Bank of Italy says risky bond derivative weighs on Carige: newspaper
MILAN, Sept 10
MILAN, Sept 10 (Reuters) - Carige has a risky derivatives contract with Deutsche Bank that is absorbing more capital than the Italian lender is worth on the market, daily La Stampa said on Tuesday, quoting a central bank report.
Bank of Italy, Carige and Deutsche Bank declined to comment.
According to La Stampa, a confidential Bank of Italy report said a derivatives contract over Italian government bonds had forced Carige to put aside 1.1 billion euros ($1.5 billion) as collateral at the end of June.

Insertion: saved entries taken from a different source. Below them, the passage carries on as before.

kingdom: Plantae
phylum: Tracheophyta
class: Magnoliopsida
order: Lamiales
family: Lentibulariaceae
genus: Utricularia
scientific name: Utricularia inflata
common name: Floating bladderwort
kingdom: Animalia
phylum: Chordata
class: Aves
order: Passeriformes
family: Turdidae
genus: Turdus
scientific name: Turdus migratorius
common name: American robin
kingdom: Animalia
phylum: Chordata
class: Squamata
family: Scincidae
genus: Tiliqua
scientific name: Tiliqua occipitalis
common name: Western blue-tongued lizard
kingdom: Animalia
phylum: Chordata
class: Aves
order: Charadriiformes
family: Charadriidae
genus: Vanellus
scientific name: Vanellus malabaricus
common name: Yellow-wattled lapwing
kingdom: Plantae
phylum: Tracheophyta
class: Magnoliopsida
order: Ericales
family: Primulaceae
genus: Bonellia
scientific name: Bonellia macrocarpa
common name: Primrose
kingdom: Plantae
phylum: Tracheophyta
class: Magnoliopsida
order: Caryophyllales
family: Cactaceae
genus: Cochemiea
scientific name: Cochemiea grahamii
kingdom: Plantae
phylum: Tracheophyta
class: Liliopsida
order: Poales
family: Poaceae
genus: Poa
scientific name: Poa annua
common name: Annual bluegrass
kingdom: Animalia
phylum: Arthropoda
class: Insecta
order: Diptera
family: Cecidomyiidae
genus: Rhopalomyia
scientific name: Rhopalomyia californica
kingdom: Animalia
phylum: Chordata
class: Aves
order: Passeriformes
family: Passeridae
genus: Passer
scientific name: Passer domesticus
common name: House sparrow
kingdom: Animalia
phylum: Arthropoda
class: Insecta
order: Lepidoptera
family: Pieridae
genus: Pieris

Carige, Italy's No. 10 bank by number of branches, has a market capitalisation of 1 billion euros and is already struggling to plug an 800 million euro capital shortfall through asset sales, including its troubled insurance business. It said earlier this month that it was fundamentally stable.
The position open with Deutsche "has become very risky," the Bank of Italy was quoted as saying in its report, drafted at the end of a four-month inspection at Carige that ended in late July.
The bank is rapidly becoming Italy's biggest banking headache after larger Banca Monte dei Paschi di Siena, which is also struggling under risky derivative products that are at the centre of a judicial investigation.
The collateral reportedly posted as guarantee for the derivatives contracts amounts to 3.8 percent of Carige's loans.
The central bank has requested a change of management at Genoa-based Carige after criticising lending practices.